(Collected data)
========================
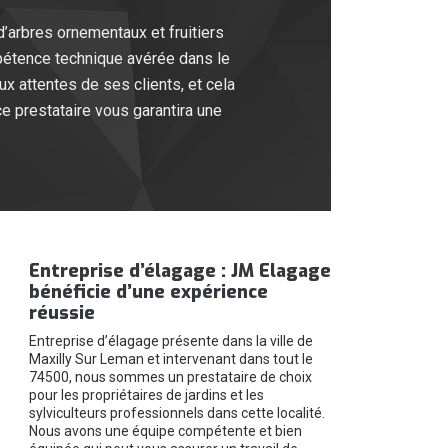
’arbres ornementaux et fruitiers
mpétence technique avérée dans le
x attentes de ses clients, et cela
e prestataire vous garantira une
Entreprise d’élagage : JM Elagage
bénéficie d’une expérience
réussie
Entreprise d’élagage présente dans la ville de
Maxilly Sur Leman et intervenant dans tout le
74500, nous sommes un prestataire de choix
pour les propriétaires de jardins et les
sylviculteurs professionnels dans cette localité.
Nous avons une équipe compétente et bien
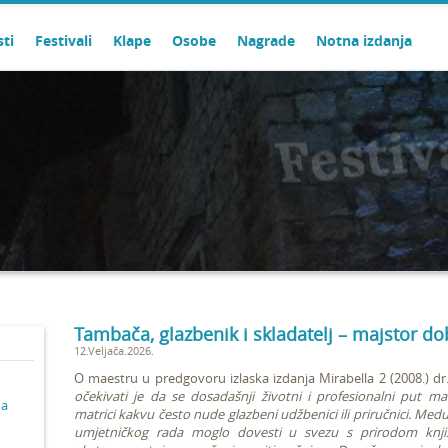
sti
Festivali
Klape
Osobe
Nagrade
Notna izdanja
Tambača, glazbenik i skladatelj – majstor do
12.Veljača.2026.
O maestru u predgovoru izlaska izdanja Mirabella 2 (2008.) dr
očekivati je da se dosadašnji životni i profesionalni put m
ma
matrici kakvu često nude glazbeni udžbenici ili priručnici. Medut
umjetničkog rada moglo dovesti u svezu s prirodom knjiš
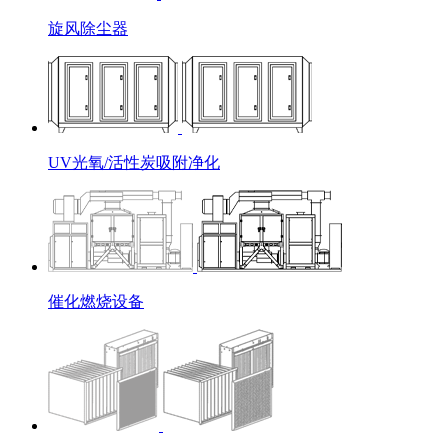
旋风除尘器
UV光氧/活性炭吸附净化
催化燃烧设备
========================
• TASK DETAILS: Although the records contain pictures, the output must hold only their exact wording.

• RESULT OF THE TASK:
’arbres ornementaux et fruitiers
mpétence technique avérée dans le
x attentes de ses clients, et cela
e prestataire vous garantira une
Entreprise d’élagage : JM Elagage
bénéficie d’une expérience
réussie
Entreprise d’élagage présente dans la ville de
Maxilly Sur Leman et intervenant dans tout le
74500, nous sommes un prestataire de choix
pour les propriétaires de jardins et les
sylviculteurs professionnels dans cette localité.
Nous avons une équipe compétente et bien
sti
Festivali
Klape
Osobe
Nagrade
Notna izdanja
Tambača, glazbenik i skladatelj – majstor do
12.Veljača.2026.
O maestru u predgovoru izlaska izdanja Mirabella 2 (2008.) dr
očekivati je da se dosadašnji životni i profesionalni put m
ma
matrici kakvu često nude glazbeni udžbenici ili priručnici. Medut
umjetničkog rada moglo dovesti u svezu s prirodom knjiš
旋风除尘器
UV光氧/活性炭吸附净化
催化燃烧设备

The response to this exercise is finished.